Lumière sur la vulve
Elle parvient à trouver des traitements novateurs, venus des États-Unis et du Canada. Ce sont tout d’abord des injections d’acide hyaluronique. Le médecin pique dans le vagin, à l’endroit exact de la douleur, après une petite anesthésie locale. Et puis il y a la luminothérapie : des LED vaginales vont venir stimuler les cellules de la peau et les muqueuses, ce qui entraîne une régénération tissulaire rapide. Le praticien va ici utiliser des panneaux rayonnants, à quelques centimètres de la vulve et une sonde vaginale. Enfin, le dernier traitement se pratique à partir de la radiofréquence, qui emploie une énergie venant des ondes électromagnétiques dégageant une chaleur dans les tissus. Cette chaleur vient stimuler les cellules et les oblige à se régénérer. Fabienne Marchand-Lamiraud s’est équipée en 2017, sur fonds propres. Des traitements dont Vivianne a pu bénéficier : "Je me suis sentie soulagée. Je me suis dit “c’est magique”", s’enthousiasme la jeune femme avant de relativiser : "Mais ça a un coût, et toutes les femmes ne peuvent pas se le permettre. Ce qui est odieux, d’ailleurs".
Sur le bureau du ministre de la Santé
Car ces nouveaux traitements ne sont – pour l’instant – pas remboursés par la Sécurité sociale. Or une injection d’acide hyaluronique coûte 300 euros. La radiofréquence peut être facturée jusqu’à 700 euros au début, puis 300 euros la séance d’entretien tous les ans. "Il s’agirait d’un traitement pour guérir un cancer, ce serait remboursé. Mais là, c’est considéré comme du confort", résume la médecin. Cependant, peut-on parler de "confort" pour ces femmes qui souffrent au quotidien ? Peu à peu, ces solutions novatrices se diffusent dans toute la France – à Paris, Rennes, Rouen, Montpellier, Bordeaux… –, posant de manière de plus en plus urgente la question du remboursement.

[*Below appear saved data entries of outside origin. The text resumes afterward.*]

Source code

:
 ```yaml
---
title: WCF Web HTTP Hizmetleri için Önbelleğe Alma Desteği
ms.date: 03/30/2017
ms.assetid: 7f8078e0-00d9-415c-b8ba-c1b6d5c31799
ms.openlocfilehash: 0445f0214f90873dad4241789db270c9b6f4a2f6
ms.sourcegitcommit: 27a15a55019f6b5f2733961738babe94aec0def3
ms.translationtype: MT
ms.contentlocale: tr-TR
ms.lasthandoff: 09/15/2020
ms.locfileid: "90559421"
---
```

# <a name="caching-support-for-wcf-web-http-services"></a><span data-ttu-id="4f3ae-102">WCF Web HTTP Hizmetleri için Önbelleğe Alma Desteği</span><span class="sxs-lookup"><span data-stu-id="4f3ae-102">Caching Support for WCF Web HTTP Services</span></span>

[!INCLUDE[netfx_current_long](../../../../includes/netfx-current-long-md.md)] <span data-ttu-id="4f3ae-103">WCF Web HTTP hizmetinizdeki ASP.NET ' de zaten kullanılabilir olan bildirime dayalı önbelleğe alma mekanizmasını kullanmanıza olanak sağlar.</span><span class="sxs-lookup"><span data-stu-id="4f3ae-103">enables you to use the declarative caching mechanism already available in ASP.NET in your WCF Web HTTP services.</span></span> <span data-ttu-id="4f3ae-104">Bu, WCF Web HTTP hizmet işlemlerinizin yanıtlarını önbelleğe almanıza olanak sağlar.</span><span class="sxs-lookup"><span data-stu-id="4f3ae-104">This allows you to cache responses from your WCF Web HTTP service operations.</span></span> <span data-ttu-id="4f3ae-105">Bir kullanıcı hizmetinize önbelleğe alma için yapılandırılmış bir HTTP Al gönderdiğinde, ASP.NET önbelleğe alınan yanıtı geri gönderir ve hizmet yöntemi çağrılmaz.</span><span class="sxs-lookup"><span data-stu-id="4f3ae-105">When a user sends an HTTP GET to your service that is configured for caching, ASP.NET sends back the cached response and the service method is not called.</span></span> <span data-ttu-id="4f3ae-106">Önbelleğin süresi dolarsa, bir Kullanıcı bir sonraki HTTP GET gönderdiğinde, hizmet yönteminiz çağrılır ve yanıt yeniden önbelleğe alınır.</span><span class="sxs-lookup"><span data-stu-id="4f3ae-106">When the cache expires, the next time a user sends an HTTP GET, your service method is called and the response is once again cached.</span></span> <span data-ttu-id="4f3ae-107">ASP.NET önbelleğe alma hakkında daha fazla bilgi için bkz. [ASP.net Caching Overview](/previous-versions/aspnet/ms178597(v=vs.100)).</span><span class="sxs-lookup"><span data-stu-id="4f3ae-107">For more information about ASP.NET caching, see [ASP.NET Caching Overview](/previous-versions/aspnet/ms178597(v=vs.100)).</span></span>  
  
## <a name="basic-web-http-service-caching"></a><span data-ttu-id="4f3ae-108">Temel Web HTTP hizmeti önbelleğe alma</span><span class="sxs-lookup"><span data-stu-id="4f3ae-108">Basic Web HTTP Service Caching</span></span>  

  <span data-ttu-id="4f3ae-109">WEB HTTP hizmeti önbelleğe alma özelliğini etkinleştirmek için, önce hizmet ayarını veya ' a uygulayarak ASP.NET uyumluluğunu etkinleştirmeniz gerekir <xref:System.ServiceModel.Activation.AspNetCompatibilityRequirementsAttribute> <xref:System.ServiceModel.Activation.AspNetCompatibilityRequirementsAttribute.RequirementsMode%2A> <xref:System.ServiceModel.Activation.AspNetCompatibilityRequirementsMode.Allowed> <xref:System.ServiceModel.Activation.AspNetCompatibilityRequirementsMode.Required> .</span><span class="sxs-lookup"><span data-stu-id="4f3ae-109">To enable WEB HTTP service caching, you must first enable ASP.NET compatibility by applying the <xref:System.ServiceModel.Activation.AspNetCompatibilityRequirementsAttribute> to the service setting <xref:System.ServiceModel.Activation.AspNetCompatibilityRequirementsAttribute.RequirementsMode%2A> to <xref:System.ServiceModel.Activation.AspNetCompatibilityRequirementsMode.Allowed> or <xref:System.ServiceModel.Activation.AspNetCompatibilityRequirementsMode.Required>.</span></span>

En 2021, Audrey Dufeu, alors députée (LREM), a déposé un amendement pour une prise en charge par la Sécurité sociale de ces traitements. L’amendement a été adopté par l’Assemblée nationale mais retoqué au Sénat. La sénatrice Catherine Deroche (LR) a pris le relais et a récemment interpellé François Braun, le ministre de la Santé et de la Prévention, pour demander que ces nouveaux traitements soient remboursés dans le cadre des soins de suite pour les femmes ayant un cancer. Le ministre instruit actuellement le dossier. « Je sais que cela ne concerne pas toutes les femmes, déplore la gynécologue Fabienne Marchand-Lamiraud, mais si c’est accepté, je vois ça comme un premier pas vers une prise en charge plus large.
Deux poids, deux mesures
Le non-remboursement des traitements contre la sécheresse vaginale pose d’autant plus question qu’un homme qui souffre de troubles de l’éjaculation après un cancer de la prostate peut se voir proposer des injections, qui seront remboursées par la Sécurité sociale. À croire que quand le problème concerne la sexualité des femmes, les choses sont plus compliquées… Raison de plus pour que le ministre François Braun se penche sur le dossier et statue en faveur de l’égalité femmes-hommes dans la santé.